__Texte à examiner__:

□ □ □ □

Une information judiciaire a été ouverte par le parquet de Nice pour assassinat après la mort ce week-end d'une Niçoise de 45 ans, a appris BFM Nice Côte d'Azur auprès du parquet.

L'ex-compagnon de la victime avait été placé en garde à vue samedi soir. Il doit être présenté à un juge d'instruction en vue de sa mise en examen. Une enquête avait été ouverte ce week-end pour "homicide volontaire par conjoint" et confiée à la brigade criminelle de la sûreté départementale de Nice.

L'homme reconnaît avoir étranglé la victime

L'homme âgé de 60 ans est le principal suspect dans cette affaire. Il s'était rendu aux forces de l'ordre à la caserne Auvare samedi soir. Il avait alors affirmé aux policiers qu'il avait frappé sa femme lors d’une dispute, sans savoir dans quel était elle se trouvait.

□ □ □ □

Données enregistrées:
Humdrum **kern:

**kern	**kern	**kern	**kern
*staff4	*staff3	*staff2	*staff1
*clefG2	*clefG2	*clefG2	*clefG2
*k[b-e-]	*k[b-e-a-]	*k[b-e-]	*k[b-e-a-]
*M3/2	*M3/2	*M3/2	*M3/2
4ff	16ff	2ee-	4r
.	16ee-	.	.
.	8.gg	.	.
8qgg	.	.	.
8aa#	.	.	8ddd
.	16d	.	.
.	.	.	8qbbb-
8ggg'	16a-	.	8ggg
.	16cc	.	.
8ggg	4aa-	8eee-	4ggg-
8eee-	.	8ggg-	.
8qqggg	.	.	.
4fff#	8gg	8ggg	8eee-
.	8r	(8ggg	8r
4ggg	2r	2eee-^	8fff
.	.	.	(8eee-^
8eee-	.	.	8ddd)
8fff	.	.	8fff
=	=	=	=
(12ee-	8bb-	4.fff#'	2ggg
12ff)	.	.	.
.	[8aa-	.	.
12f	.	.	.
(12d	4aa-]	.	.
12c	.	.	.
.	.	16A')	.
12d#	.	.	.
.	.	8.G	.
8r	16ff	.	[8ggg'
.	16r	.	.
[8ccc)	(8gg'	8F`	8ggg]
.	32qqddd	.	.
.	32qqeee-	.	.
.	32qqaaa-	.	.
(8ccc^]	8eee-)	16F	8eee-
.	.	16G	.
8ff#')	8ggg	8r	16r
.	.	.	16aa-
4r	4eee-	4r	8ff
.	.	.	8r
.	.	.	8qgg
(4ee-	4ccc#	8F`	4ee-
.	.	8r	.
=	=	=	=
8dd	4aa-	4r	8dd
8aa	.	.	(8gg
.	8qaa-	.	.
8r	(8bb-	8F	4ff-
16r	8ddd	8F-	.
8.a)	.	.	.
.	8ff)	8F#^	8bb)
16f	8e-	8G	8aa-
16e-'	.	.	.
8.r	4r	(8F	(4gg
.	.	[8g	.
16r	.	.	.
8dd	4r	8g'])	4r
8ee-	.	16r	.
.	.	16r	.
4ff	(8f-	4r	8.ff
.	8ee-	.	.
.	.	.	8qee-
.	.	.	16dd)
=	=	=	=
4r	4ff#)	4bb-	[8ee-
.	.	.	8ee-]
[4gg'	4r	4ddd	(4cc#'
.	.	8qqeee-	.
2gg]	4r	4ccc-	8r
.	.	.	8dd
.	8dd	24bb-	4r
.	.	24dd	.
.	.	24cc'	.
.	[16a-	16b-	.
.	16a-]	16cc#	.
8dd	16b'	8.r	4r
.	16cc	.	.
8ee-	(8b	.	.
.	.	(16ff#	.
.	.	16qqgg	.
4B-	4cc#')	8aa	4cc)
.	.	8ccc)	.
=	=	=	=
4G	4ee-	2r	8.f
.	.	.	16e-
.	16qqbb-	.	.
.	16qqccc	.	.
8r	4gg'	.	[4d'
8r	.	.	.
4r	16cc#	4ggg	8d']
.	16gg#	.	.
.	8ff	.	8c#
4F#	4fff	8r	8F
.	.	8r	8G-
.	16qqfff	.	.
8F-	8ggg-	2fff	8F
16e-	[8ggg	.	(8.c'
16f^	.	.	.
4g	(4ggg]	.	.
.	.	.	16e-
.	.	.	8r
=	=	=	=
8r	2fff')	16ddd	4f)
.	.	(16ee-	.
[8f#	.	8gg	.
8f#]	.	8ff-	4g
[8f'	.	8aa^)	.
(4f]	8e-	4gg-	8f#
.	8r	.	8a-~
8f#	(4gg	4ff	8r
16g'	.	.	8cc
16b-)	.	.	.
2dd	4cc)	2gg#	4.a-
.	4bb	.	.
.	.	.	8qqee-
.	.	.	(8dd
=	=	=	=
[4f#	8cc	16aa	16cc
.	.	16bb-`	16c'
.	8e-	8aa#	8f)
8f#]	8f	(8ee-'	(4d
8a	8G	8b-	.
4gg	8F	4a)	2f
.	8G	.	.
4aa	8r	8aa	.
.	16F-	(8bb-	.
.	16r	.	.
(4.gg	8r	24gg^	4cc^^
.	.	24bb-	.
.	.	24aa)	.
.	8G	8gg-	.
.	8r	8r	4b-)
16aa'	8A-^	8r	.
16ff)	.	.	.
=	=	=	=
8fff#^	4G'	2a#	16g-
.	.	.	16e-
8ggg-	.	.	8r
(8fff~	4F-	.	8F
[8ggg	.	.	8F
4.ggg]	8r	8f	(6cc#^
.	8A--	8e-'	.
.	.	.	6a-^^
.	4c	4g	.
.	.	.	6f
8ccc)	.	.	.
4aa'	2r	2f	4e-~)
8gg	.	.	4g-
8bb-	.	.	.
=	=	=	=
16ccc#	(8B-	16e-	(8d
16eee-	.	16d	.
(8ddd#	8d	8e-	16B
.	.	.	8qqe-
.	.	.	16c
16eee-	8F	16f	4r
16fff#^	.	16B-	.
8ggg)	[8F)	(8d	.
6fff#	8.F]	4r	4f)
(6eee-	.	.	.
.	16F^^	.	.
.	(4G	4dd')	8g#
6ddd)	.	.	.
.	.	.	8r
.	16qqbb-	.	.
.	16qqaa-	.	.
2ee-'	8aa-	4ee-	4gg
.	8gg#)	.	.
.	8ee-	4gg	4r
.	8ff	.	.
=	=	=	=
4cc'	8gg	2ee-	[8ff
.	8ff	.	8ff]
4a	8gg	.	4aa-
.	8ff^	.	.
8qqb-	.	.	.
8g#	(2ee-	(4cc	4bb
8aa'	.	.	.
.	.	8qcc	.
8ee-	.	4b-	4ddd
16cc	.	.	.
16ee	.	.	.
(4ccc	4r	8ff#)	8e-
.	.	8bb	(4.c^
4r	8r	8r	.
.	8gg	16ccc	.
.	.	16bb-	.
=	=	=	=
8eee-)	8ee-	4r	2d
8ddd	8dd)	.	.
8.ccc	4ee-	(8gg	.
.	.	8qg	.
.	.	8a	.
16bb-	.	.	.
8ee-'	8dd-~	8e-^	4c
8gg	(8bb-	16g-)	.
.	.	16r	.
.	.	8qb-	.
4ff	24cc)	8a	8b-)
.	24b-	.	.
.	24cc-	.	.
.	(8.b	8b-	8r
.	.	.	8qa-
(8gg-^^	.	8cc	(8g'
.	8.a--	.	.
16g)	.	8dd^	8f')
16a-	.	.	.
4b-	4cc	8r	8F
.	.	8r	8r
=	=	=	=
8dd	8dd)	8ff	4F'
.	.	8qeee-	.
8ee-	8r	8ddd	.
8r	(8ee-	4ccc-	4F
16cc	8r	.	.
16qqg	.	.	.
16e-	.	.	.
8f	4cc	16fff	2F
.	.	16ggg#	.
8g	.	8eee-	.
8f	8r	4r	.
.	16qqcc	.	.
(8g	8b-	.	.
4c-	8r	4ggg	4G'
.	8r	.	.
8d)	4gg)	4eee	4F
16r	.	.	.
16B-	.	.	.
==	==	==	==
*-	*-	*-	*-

□ □ □ □

__Actions demandées__:
A) Relevez, sans répétition, toutes les autorités judiciaires ou policières que désigne l'article sur la mort d'une Niçoise.
B) Reproduisez sans changement le passage de l'article sur la mort d'une Niçoise qui s'ouvre sur les mots contenant « Une information judiciaire » et se termine par « auprès du parquet. ».
Le listing ci-dessus ne sert à rien ici.

__Réponses par numéro__:
A) le parquet de Nice ; un juge d'instruction ; la brigade criminelle de la sûreté départementale de Nice ; les forces de l'ordre ; les policiers

B)
Une information judiciaire a été ouverte par le parquet de Nice pour assassinat après la mort ce week-end d'une Niçoise de 45 ans, a appris BFM Nice Côte d'Azur auprès du parquet.